W tym miejscu policja karze mandatami
Remont ulicy Kutrowskiego i budowa ronda trwa. Kierowcy muszą liczyć się z utrudnieniami. Poruszanie się po mieście, zwłaszcza w godzinach szczytu do łatwych nie należy. Nie ułatwiają tego także zarządcy dróg, którzy uporczywie nie chcą znieść pewnego znaku. Posypały się mandaty.
Zgłoszeń od mieszkańców otrzymaliśmy kilkanaście. Policjanci dawali mandaty, tym kierowcom, którzy nie dostosowali się do znaku nakazu skrętu w prawo. Funkcjonariusze ustawiali się zazwyczaj kilkanaście metrów za mostem na rzece Oława, aby tam zatrzymywać kierowców łamiących przepisy. Nakładane były mandaty w wysokości 250 złotych i 5 punktów karnych. Taki niemiły „prezent” otrzymało co najmniej kilka osób.

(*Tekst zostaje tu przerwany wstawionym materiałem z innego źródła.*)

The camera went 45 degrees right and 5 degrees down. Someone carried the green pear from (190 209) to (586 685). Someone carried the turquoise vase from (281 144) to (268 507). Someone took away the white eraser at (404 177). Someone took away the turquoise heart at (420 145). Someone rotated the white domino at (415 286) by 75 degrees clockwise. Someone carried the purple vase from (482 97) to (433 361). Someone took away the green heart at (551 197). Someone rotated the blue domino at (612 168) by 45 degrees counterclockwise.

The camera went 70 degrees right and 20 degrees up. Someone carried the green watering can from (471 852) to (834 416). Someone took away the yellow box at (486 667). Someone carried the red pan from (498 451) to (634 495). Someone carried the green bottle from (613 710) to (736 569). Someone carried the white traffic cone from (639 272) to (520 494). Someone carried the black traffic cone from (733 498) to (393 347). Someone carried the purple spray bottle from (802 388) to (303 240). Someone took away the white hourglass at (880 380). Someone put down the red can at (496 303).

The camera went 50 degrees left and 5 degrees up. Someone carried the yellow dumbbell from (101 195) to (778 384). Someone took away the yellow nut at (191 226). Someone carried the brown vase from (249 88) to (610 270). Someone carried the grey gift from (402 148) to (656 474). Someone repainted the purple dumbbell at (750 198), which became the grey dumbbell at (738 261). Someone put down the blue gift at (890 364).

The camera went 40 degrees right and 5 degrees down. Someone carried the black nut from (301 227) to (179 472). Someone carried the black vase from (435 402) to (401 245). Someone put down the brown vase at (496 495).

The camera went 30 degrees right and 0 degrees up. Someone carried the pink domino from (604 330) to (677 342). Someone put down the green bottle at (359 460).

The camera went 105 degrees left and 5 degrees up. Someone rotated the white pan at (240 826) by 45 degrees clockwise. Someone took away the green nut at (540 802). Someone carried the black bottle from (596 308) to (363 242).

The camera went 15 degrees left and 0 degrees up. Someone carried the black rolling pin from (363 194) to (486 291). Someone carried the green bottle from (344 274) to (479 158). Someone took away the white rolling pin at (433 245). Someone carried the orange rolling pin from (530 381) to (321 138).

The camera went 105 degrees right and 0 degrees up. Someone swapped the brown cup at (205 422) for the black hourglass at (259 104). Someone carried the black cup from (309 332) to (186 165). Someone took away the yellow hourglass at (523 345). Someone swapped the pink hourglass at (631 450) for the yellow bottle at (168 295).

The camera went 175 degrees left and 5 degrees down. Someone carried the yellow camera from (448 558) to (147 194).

Przejazd przez parking marketu Lidl w chwili, gdy trwa budowa ronda, stanowi dla wielu kierowców skrót i szybką drogę dotarcia do centrum. Nie trzeba stać w ogromnych korkach przy ulicy Strzelnej, czy walczyć o włączenie się do ruchu z ulicy Broniewskiego lub Iwaszkiewicza, które obecnie stanowią objazd. Dlatego też, wielu kierowców każdego dnia łamie ustawiony na parkingu marketu nakaz. Sam skręt w kierunku centrum nie stanowi zagrożenia, tym bardziej w chwili, gdy ulica Kutrowskiego na tym odcinku jest jednokierunkowa. Ruch odbywa się płynnie.
Sprawę na ostatniej, czerwcowej sesji rady miejskiej poruszał radny Józef Urbańczyk. Zwrócił się wtedy do burmistrza Tomasza Frischmanna z prośbą o rozwiązanie tego problemu. Do tej pory, jak widać, nic nie udało się zrobić.
Warto zaznaczyć, że w początkowym etapie remontu ulicy znak był zakryty. Nie wiemy, czy dokonał tego zarządca drogi, czy któryś z mieszkańców, jednak wiemy, że pomagało to znacznie w poruszaniu się po mieście.